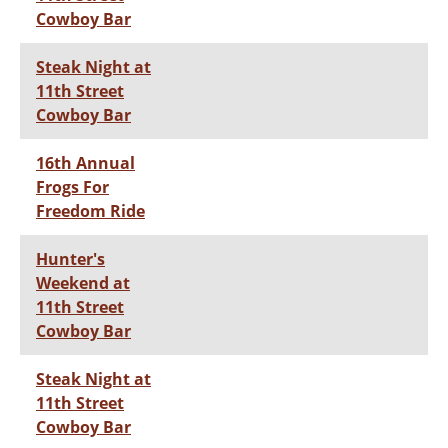
Cowboy Bar
Steak Night at
11th Street
Cowboy Bar
16th Annual
Frogs For
Freedom Ride
Hunter's
Weekend at
11th Street
Cowboy Bar
Steak Night at
11th Street
Cowboy Bar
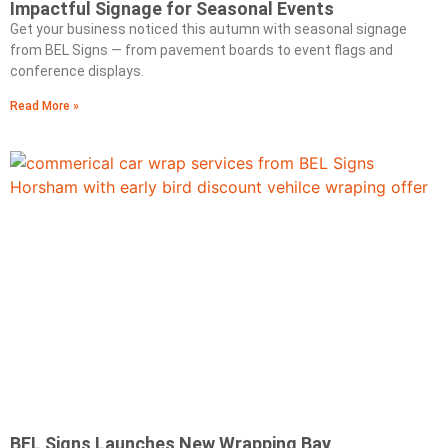
Impactful Signage for Seasonal Events
Get your business noticed this autumn with seasonal signage
from BEL Signs — from pavement boards to event flags and
conference displays.
Read More »
BEL Signs Launches New Wrapping Bay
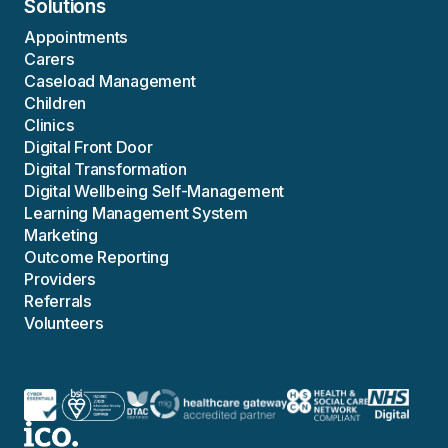
Solutions
Appointments
Carers
Caseload Management
Children
Clinics
Digital Front Door
Digital Transformation
Digital Wellbeing Self-Management
Learning Management System
Marketing
Outcome Reporting
Providers
Referrals
Volunteers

- _REQUIRED ACTION_
Wherever a line of the data above contains "Digital", copy that line.

- _SOLUTION TO THIS EXERCISE_
Digital Front Door
Digital Transformation
Digital Wellbeing Self-Management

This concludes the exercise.